On Fri, 29 Jan 2016, at 08:50 PM, Guillaume Belrose wrote:
> Hi all,
>
> I have used Gatling (http://gatling.io) in the past to stress test
> CouchDB servers (BigCouch in particular). Basically, Gatling let’s you
> write simulations where synthetic users stress test HTTP endpoints.
> I have written some basic simulation for CouchDB (create a database,
> write x docs, delete the database). Gatling produces nice performance
> reports (throughput, latency) and is also easy to integrate with Jenkins.

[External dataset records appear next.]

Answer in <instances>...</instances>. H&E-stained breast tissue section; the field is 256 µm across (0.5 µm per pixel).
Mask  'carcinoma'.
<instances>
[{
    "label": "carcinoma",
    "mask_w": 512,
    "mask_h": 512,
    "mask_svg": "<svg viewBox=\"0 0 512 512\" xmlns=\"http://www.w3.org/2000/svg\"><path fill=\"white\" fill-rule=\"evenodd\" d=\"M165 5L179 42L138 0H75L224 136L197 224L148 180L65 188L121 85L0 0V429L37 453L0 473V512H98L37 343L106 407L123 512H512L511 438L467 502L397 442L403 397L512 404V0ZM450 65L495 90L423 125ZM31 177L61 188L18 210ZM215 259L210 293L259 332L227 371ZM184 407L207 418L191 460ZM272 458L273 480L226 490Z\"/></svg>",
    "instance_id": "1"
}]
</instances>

> I am quite happy to share what I have, it is a self contained Maven
> project so all it requires is a JVM and Maven installed; it downloads all
> the other dependencies from the Internet.
> If people are interested, I will put something up on Github.
>
> Guillaume.
Sounds great Guillaume!
Please cc dev@ when you release it, because this is awesome :-)
If you felt up to a blog post we'd surely mention it in the weekly NEWS.